Ellen Kan

On Nov. 23, members of Yale Law School’s chapter of the American Constitution Society — which aims to foster discussion on American legal issues — sent a letter to all Democratic members of Congress, urging them to withdraw their support for the American Security Against Foreign Enemies Act of 2015.

The bill, HR 4038, which was passed by the House of Representatives on Nov. 19 and has yet to be voted on in the Senate, would impose additional FBI background checks that would make it significantly more difficult for Syrian and Iraqi refugees to resettle in America.

“[Law] students within ACS were outraged and disappointed with so many of our Democratic members of Congress who chose to vote for a discriminatory and poorly conceived bill, making it more difficult for refugee families to resettle in the United States,” said Conchita Cruz LAW ’16, ACS co-president. “HR 4038 flies in the face of our values as progressives and as Americans.”

The letter urges the Democratic representatives who voted for the bill to publicly change their position and advises Democratic senators to carefully consider the consequences of the bill before voting on it. The letter stated that as progressives and future lawyers, the students wanted to ensure that politicians understand the consequences of the legislation and the message it sends to the world.

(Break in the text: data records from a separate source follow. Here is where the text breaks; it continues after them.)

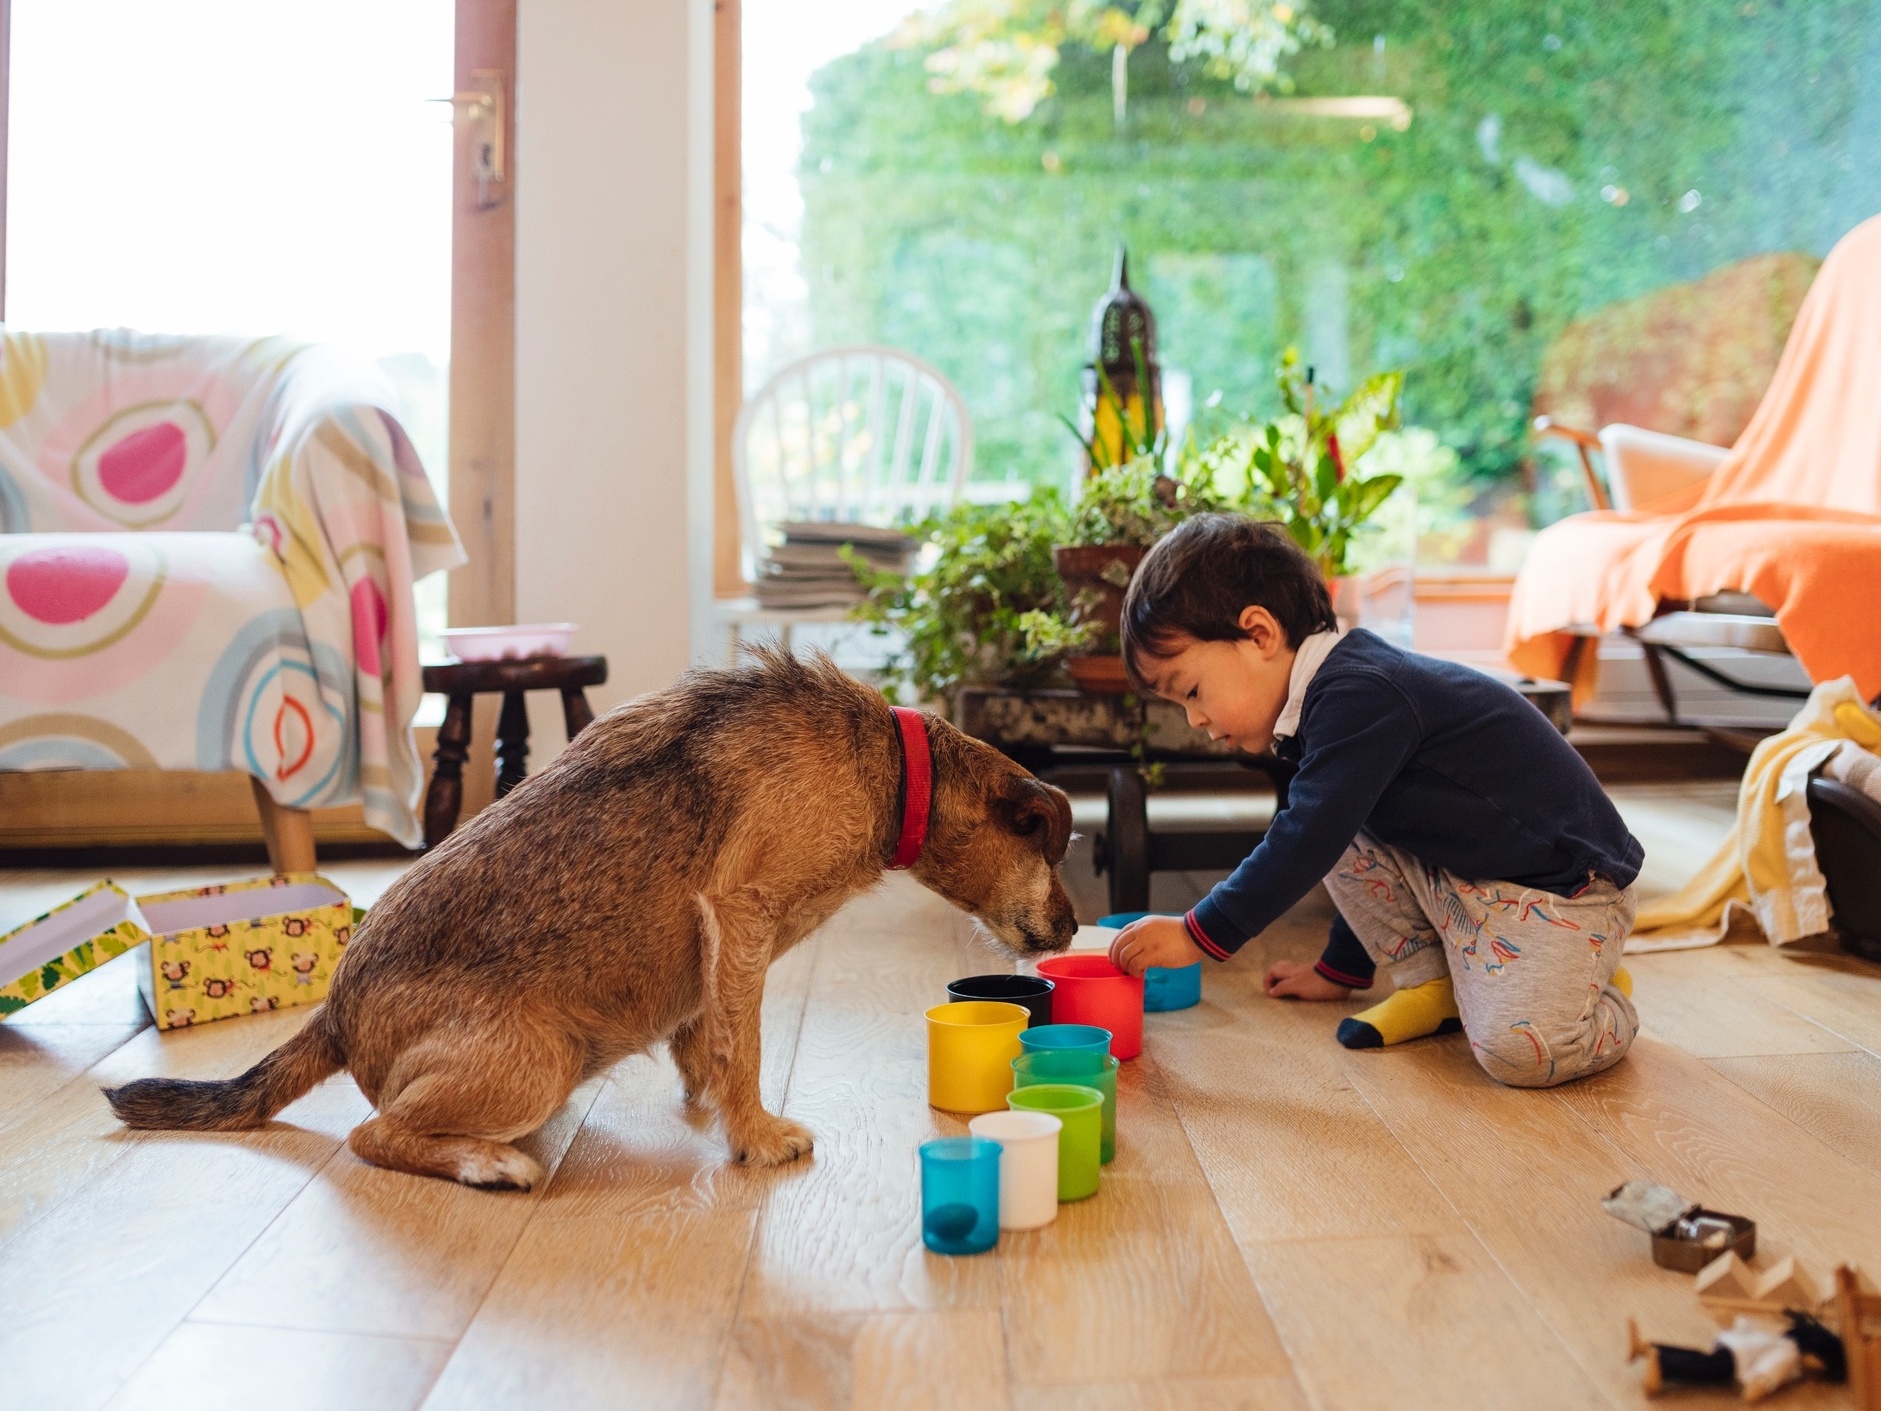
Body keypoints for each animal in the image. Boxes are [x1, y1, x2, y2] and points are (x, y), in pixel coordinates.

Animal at [106, 658, 1075, 1189]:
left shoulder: (718, 953)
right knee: (370, 1135)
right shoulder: (740, 914)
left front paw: (710, 1094)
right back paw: (486, 1162)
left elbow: (705, 1034)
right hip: (538, 1061)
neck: (892, 766)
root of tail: (334, 1015)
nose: (1072, 927)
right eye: (1047, 842)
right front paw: (756, 1133)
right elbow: (744, 1045)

According to Cruz, the ACS board takes public positions on issues of importance to its members. Members of ACS were especially motivated to voice their concerns to Congress on this issue because many volunteer with the International Refugee Assistance Project and work with Syrian and Iraqi refugee clients.

“We know how the current system works, that refugees are already screened and go through significant scrutiny,” Cruz said. “More importantly, we know that more red tape and bureaucracy for Syrian and Iraqi refugees could be the difference between life and death.”

The letter explains how additional background checks for Syrian and Iraqi refugees are redundant and unnecessary measures that can delay refugee resettlement by years. It also argues that voting for the bill sends a message to the rest of the world that the United States discriminates against refugees and goes against the values of a country that was founded by individuals fleeing persecution and violence.

According to the letter, the bill is especially distressing because it harkens back to the discriminatory policies that excluded Jewish refugees in the 1930s, and also betrays Iraqi refugees who worked with the U.S. military and were promised safety during the most recent Iraq war.

“As a nation of immigrants, many of us see our own family narratives when we look at Syrian refugees,” said Betsy Fisher, deputy policy director of the International Refugee Assistance Project at the Urban Justice Center. “Some of us recall past refugee crises and either cringe with regret as we think about times the U.S. failed to do all that it could to help those facing death, or with pride when we think about the lives we were able to save.”

While the letter does not suggest any alternatives to HR 4038, Cruz said that there will most likely be other legislation considered before Congress in the upcoming weeks. She expressed her hope that politicians will act in a way that does not discriminate against refugees.

Fisher said there are many other ways Congress could handle the ongoing refugee crisis, such as recognizing that Syrian refugees are already sufficiently vetted during the immigration process, providing further funding to improve the U.S. resettlement system and supporting refugees domestically and overseas.

“Iraqis and Syrians seeking resettlement are among the world’s most vulnerable people — they are women fleeing from gender-based violence, survivors of torture and religious minorities fleeing genocide,” Fisher said. “They simply don’t have years to wait.”

The national ACS was founded in 2001.